** begin Text provided **

# I'm A Father 150x's



## tocarmar (Mar 7, 2008)

Troy Meyers emailed me this week, 2 of my hybrids germinated this week!!!:clap::clap:

1) Paph. primulinum v. flavum x Paph. urbanianum est. 100 plants.
2)Paph. primulinum v. flavum x paph. argus est. 50 plants.

Tom


----------



## NYEric (Mar 7, 2008)

Hey, remember your friends!


----------



## SlipperKing (Mar 7, 2008)

I'll babysitt for free!!!!


----------



## Rick (Mar 7, 2008)

Congratulations.

Getting germination is the first step. These are fun projects


----------



## NYEric (Mar 7, 2008)

I don't babysit until they're seedlings.


----------



## paphioboy (Mar 7, 2008)

Yay!! Congrats..!! I'm drooling over how those (barbatas x cochlos) will turn up... =P


----------



## practicallyostensible (Mar 7, 2008)

Nice!


----------



## WolfDog1 (C. Williams) (Mar 7, 2008)

WOO HOO!!

Congratulations!

Craig


----------



## jblanford (Mar 8, 2008)

That Is So Cool. Jim


----------



## biothanasis (Mar 8, 2008)

Jim you made the start... !!!!!!! I hope everyone of them grows well and flowers for you...


----------



## Ellen (Mar 8, 2008)

Congratulations on the new babies! It's exciting to hear that your plants have germinated.

** end Text provided **
** begin Given data **

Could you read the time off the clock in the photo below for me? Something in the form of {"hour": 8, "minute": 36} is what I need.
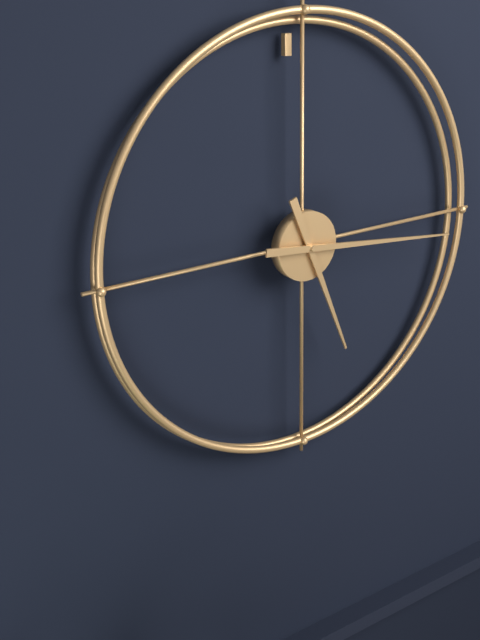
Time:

** end Given data **

According to the forum thread about germinated hybrids, about how many plants are estimated for the cross of Paph. primulinum v. flavum with Paph. argus?

About 50 plants.